2. Data Description and Methods

2.1. Aircraft and Balloon Observations

The data we have compiled here represent the most extensive dataset among those available from research aircraft and balloon campaigns; they are listed in Appendix A. Almost 2.5 million measurements from 53 research campaigns have been collected from 1987 until 2018 at pressure levels ranging from 600 to 5 hPa. This unique dataset includes measurements from stratospheric balloon flights, the Space Shuttles, instrumented commercial aircraft, and several research aircraft campaigns. The research aircraft campaigns include measurements using the ER-2, Global Hawk and DC8 (managed by NASA Armstrong (Dryden) Flight Research Center, USA), WB57 (managed by NASA Johnson Space Center, USA), the Learjet (managed by Enviscope GFD, Germany) and HALO and Falcon (managed by DLR, Germany), the NSF/NCAR HIAPER Gulfstream GV (Broomfield, Colorado, USA, managed by EOL’s Research Aviation Facility), and the Geophysica M55 (produced by Myasishchev Design Bureau, Zhukovsky, Russia). The measurements were performed using three kinds of instruments: (1) optical instruments (in situ spectrometers, remote sensing spectrometers, and radiometers), (2) online instruments, and (3) offline chromatographic techniques (using NOAA standard scale), listed in

Table 1. Instruments list and characteristics.

PROBLEM TO WORK ON ->
Answer these questions about the section on aircraft and balloon observations:
(a) Over what span of years were the measurements collected?
(b) Which organization manages the WB57?
(c) Who produced the Geophysica M55?
The rows have no connection to the text.

RECORDS PROVIDED ->
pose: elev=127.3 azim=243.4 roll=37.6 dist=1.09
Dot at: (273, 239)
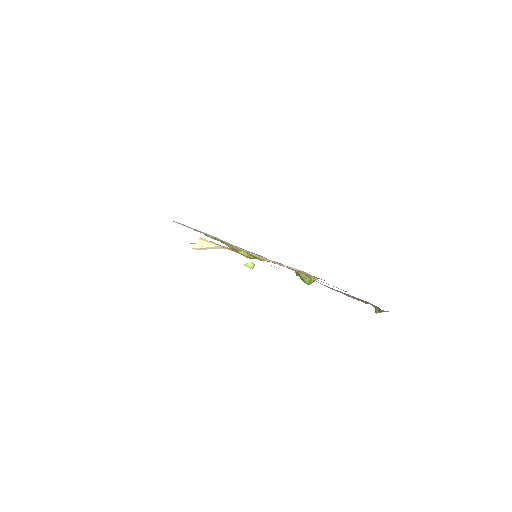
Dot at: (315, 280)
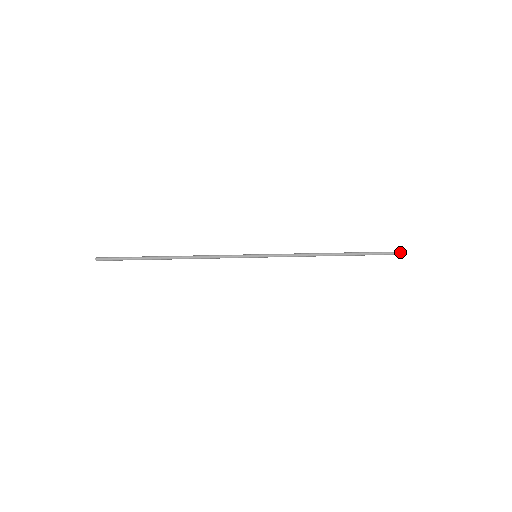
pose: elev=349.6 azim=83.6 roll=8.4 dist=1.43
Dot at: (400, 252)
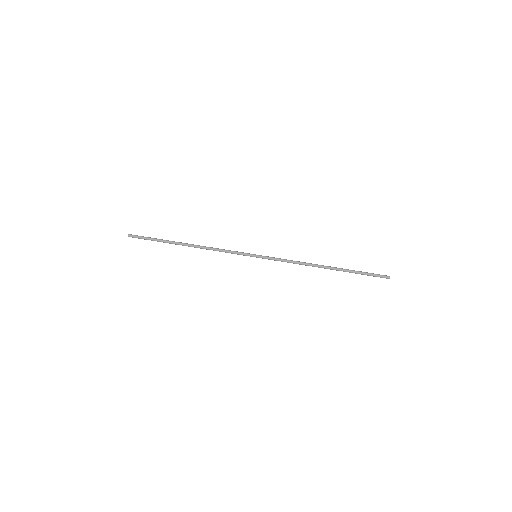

TASK RESPONSE ->
(a) From 1987 until 2018.
(b) NASA Johnson Space Center, USA.
(c) Myasishchev Design Bureau, Zhukovsky, Russia.